Sul tema interviene un recente lavoro, condotto da un team di ricerca coordinato da Nicola Ferrari, docente al dipartimento di Medicina veterinaria e scienze animali dell’Università Statale di Milano e pubblicato sulla rivista “Science of the Total Environment”, che ha delineato un quadro più chiaro delle informazioni epidemiologiche disponibili sulle IAS analizzando le conoscenze  attuali presenti  nella letteratura scientifica sul tema.

“Le specie alloctone invasive sono molto note a biologi e agricoltori in quanto sono una minaccia per la conservazione della biodiversità e fonte di ingenti danni economici, ma meno conosciute dagli operatori di sanità pubblica e animale”, afferma Nicola Ferrari, docente di Parassitologia e malattie parassitarie negli animali alla Statale di Milano. “Proprio in quanto specie introdotte dall’uomo al di fuori dal proprio areale naturale, le IAS possono infatti alterare la distribuzione e trasmissione degli agenti infettivi, portando all’insorgenza o alla re-insorgenza di malattie di rilevanza per la salute umana e animale”.

Analizzando le specie mammifere non autoctone presenti nella lista di interesse prioritario dell’Unione Europea, gli autori dello studio hanno identificato 345 agenti patogeni nel procione, 124 nello scoiattolo grigio e 75 nella nutria. Le analisi hanno però sottolineato che, mediamente, solo il 30% dei patogeni che potrebbero ospitare questi mammiferi risulta finora identificato. Inoltre considerando solo i patogeni di interesse per la sanità pubblica e animale quali la rabbia e la malattia di Lyme, le stime hanno mostrato come le attuali informazioni siano caratterizzate da elevati livelli di incertezza.

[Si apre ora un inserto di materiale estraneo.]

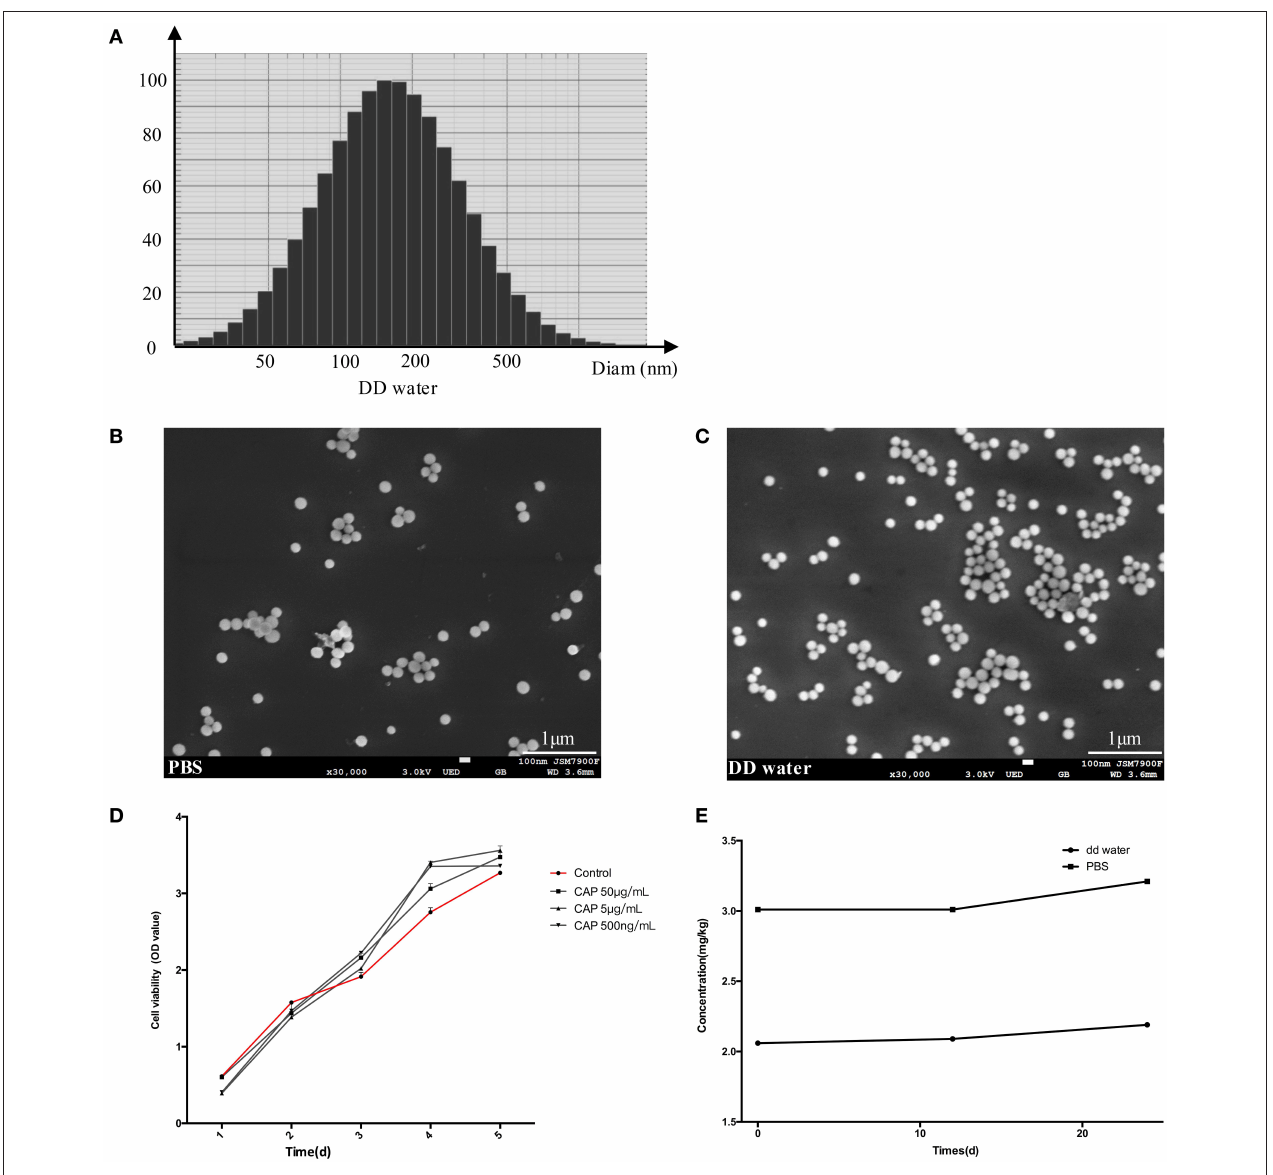
FIGURE 2 | The results of diameter scanning (A) and SEM (B,C) showed the physical properties of CL, which dispersed better in PBS (B) than DD water (C) . CCK-8 assay results (D) at 1, 3, 5, 7 days, showed that DPSCs grew stably after CL treatment. The ICP-AES analysis determined the concentration of calcium in CL (E) . CAP: calcium phosphate lipid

“I risultati emersi evidenziano come esista un forte gap conoscitivo verso le infezioni delle IAS, con una conseguente potenziale forte sottostima del rischio infettivo a esse legato. La mancanza di informazioni esaustive evidenzia la necessita di una maggiore e più organica raccolta dei dati epidemiologici su queste specie, nonché dello sviluppo di metodiche per la valutazione e mitigazione del rischio infettivo che tengano conto dei forti gap conoscitivi attualmente esistenti”, conclude Ferrari.